I’m up to my arse in sawdust

So management, in their infinite wisdom, have decided that while some desperately needed renovations are going on at my work it would cause an unacceptable loss in revnue to, say, shut the place down for a few days and just get the whole thing done in one go. Instead, the last few weeks have been a drawn-out series of confrontations between workmen and naked girls, like some particularly ratings-focused renovation show. While the scent of sawdust and new paint makes a pleasant change from the usual stench of spunk and despair, the punters seem to have found the constant screeching whine of angle-grinders and the presence of burly, leering dudes in King Gee shorts to be somewhat offputting. Combine that with management’s reluctance to tell the girls things which one might consider to be slightly important- such as, for instance, “Don’t bother making the trip in to work today because we’re painting the booths and they won’t be dry until the end of your shift so you’ll just have to go RIGHT the FUCK back home again with no money”- and you can understand that my work enviroment has become rather tense of late.
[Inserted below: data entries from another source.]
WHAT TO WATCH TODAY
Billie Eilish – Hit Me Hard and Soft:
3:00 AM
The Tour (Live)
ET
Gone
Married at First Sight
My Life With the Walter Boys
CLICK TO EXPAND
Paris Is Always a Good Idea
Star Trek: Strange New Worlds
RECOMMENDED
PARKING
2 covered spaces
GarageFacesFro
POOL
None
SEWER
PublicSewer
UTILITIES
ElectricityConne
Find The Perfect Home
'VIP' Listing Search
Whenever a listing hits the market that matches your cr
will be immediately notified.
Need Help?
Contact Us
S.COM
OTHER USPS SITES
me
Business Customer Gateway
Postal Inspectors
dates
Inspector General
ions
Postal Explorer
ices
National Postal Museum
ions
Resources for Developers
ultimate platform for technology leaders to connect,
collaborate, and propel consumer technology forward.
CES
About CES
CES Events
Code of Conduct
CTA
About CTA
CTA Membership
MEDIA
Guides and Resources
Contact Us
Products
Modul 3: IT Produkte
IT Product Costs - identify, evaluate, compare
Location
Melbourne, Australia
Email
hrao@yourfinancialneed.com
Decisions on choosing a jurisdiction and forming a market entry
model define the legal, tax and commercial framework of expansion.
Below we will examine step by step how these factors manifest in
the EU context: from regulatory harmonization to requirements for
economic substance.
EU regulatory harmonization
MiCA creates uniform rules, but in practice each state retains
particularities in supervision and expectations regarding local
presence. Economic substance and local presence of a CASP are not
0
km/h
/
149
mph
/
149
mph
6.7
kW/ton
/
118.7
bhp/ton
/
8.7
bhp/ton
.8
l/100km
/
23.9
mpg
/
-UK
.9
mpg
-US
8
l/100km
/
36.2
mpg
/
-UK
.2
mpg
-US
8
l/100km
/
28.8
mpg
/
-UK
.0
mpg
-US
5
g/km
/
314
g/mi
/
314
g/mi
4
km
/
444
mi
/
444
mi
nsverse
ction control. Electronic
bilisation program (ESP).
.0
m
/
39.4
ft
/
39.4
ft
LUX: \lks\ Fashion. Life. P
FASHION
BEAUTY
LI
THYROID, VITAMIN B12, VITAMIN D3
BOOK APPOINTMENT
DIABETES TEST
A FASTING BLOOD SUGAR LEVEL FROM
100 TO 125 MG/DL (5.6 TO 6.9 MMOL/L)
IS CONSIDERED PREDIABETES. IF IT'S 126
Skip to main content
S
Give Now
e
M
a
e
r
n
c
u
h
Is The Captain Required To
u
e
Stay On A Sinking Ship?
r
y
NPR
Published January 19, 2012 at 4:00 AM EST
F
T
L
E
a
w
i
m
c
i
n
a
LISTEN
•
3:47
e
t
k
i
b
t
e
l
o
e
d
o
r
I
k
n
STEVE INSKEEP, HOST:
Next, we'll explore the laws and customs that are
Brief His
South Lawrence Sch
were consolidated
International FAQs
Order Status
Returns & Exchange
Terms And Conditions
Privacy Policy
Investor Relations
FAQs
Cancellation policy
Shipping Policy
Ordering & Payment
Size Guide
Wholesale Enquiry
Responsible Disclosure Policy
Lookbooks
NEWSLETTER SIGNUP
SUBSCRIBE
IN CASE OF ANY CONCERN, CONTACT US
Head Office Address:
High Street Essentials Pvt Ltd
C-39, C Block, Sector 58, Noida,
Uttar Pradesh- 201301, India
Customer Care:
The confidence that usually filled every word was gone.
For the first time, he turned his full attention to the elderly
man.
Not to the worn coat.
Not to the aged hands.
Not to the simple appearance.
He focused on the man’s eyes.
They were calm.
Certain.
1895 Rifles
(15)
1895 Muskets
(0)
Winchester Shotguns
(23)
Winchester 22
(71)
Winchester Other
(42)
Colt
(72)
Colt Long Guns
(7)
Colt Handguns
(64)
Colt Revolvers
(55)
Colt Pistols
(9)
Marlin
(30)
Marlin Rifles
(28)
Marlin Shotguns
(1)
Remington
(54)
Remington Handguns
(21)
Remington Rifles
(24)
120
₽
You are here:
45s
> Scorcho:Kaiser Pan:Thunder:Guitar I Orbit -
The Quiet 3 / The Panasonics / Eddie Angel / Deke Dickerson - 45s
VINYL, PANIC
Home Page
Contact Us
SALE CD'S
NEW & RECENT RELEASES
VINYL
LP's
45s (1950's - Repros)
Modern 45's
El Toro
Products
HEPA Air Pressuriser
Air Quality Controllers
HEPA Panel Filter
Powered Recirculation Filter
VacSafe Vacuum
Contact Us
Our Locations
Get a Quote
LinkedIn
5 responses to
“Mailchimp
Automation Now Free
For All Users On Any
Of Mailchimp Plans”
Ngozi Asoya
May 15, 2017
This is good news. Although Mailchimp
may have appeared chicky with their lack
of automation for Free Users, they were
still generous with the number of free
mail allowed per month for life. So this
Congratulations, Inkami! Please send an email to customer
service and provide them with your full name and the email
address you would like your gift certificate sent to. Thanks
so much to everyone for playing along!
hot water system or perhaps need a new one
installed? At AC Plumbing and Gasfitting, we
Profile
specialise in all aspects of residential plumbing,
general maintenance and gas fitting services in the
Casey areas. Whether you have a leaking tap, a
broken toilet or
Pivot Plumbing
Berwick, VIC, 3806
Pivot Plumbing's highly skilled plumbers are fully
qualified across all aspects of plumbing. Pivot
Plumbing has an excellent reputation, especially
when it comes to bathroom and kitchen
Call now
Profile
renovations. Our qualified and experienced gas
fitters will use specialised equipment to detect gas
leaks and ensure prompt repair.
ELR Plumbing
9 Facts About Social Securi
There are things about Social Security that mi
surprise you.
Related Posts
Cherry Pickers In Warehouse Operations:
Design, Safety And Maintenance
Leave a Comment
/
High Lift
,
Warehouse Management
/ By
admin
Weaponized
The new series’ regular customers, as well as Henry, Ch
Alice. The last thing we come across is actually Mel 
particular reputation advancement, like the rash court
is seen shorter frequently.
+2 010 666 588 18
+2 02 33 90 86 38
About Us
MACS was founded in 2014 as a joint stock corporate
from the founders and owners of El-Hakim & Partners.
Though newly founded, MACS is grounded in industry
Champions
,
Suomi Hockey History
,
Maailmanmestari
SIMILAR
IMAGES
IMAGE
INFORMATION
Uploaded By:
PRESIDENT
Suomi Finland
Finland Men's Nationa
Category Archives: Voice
It’s not that I mind having to walk around in nothing but lingerie in front of a bunch of construction guys who aren’t paying me a damn cent, not at all. Nor do I care one whit that said construction guys choose to demonstrate their raffish and charming disregard for the lives of us all by, oh, using a circular saw to cut through metal surrounded by wood roped thickly with extremely precarious power cables. That’s just fucking dandy. What I DO mind is that after nearly a month of slow business and hassle, the only part of the entire place that’s been left in its natural state of rank decrepit filth is the GODDAMN DRESSING ROOM. Also, the performer’s couch in the booth is still held together with rapidly surrending duct-tape.



3 Responses to “I’m up to my arse in sawdust”

  1. kicsi viz Says:

    You get to use a duct-tape sofa? COOL!

  2. I am mentioning this in the off chance that you haven’t thought of it. Websites like Literotica.com have webcam sites where the girls seem to make decent money (lots of traffic). I mean, they aren’t just Eastern European girls. There are a few girls from the US, Canada, and Australia. I know this because a friend told me, cough.

    Anyway, just throwing that out there in case you could use the extra cash during this renovation period. It sucks when money is tight.

  3. twobuck Says:

    I’ve given it some thought, Glenn. Quite a few girls that I work with do webcam stuff on the side. Unfortunately, my housemates have permanently commandeered the house’s internet for WoW purposes AND I just had to put my laptop into hock, so it’s not an option right now.